Mathematically, modeling human behavior is complex and interdisciplinary, with a wide range of challenges. What factors and human characteristics lead one person to toss something out and another to make soup from their leftovers? What is the food industry’s tipping point to produce the quantity that is actually needed and distribute it accordingly, so that the least possible amount winds up in a landfill? Luckily, certain initiatives provide data that could be useful in answering these questions. Mathematics can play a significant role in quantifying the amount of unconsumed food versus the amount that is actually grown, and designing and analyzing strategies to repurpose these resources. These are the driving ideas behind these questions; how much is wasted, how many are hungry, and can we close the gap? How do we model human behavior when it comes to food choices? How can we make changes?

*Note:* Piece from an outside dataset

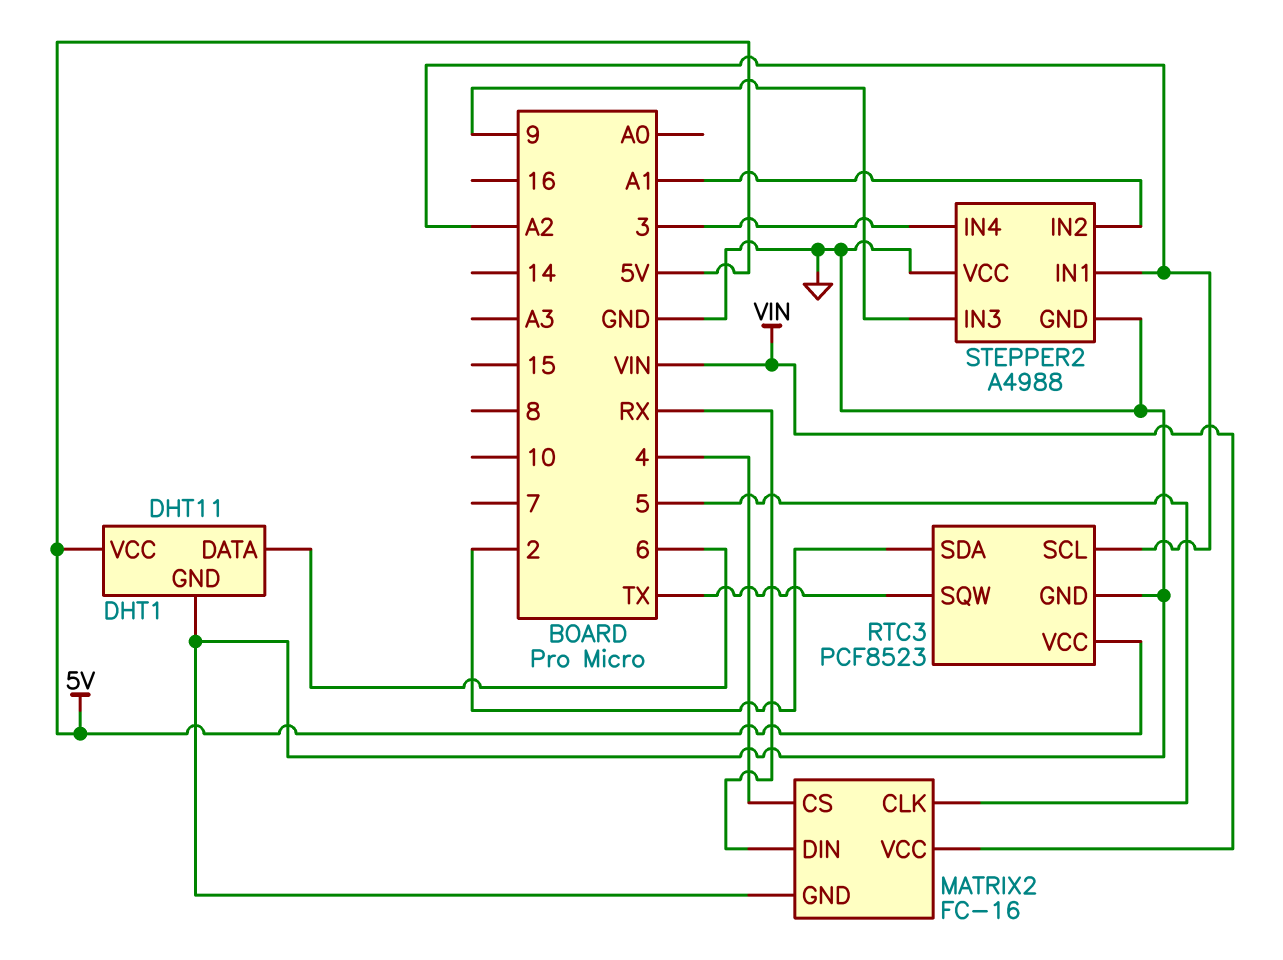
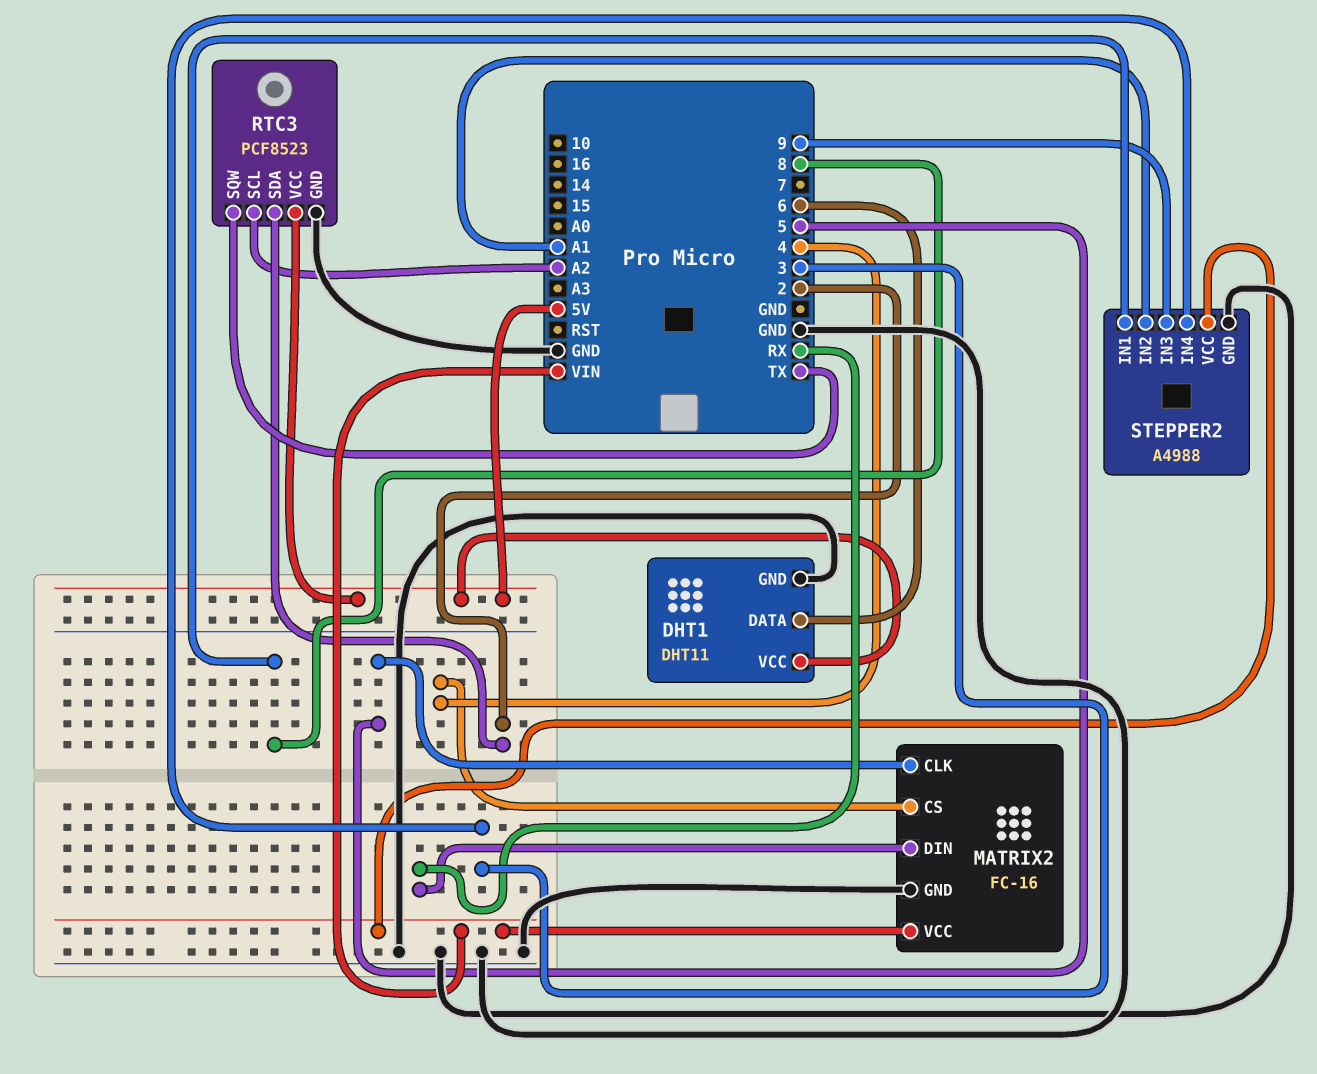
STEPPER2 pin IN1: A2 -> 8
STEPPER2 pin VCC: GND -> VIN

Although it seems like this is a problem for agricultural economists and social scientists, I genuinely believe that talented and motivated high school students will come up with some innovative approaches. They see the behavior of their peers in the cafeteria and observe how their family prepares meals and shops for groceries. They may even stop and think about these actions the next time they decide to toss their brussels sprouts in the garbage. Students have access to a wide range of data and computational tools with which to create meaningful mathematical models, but their personal experiences and communities will also play a key role in their results. It may not even be upper-level mathematics content that leads to the most sophisticated model, though a successful solution will require innovation and a willingness to dive into the problem.
I am so excited to see what they come up with, and hope that they feel as passionately about the topic as I do.
The dining hall at Shippensburg University went “tray-less” a number of years ago, and noted a significant decrease in uneaten food as a result. Likely due to my knowledge of this data, as well as historical reminders that one should finish a meal with a “clean” plate, I assumed that “leftover” or uneaten prepared food accounted for most food waste.
However, two events brought the magnitude of food waste into perspective, so much so that they convinced me this was a problem worth investigating. First, Katie shared a National Geographic article that highlights the overwhelming amount and types of perfectly fresh, unprepared food that is squandered via the supply chain. The reported numbers—2.9 trillion pounds of food, or about a third of global food production—are staggering. Soon after reading this article, I spent a day volunteering at the Central Pennsylvania Food Bank, sorting produce for redistribution to agencies across the region that provide assistance to food-insecure individuals. It was simultaneously surprising and disturbing to see and touch hundreds of pounds of completely fresh, remarkably “normal” produce—such as green peppers, potatoes, and eggplants—that had been identified as unsellable to the general public and, without intervention, would have been thrown away. Following this revelation, a conversation with Food Bank employees about their efforts to redistribute food, including produce and nonperishable items found in their warehouse, reinforced to me the nontrivial, resource-heavy work that they perform on a daily basis. I left this experience motivated to find more data on the topic of food waste and truly interested in exploring ways to redistribute food.
Who better to tackle this issue than motivated, talented high school students who will likely face firsthand some of the consequences of food insecurity in the decades to come? I look forward to reading about how participants choose to use mathematical modeling to approach this important topic.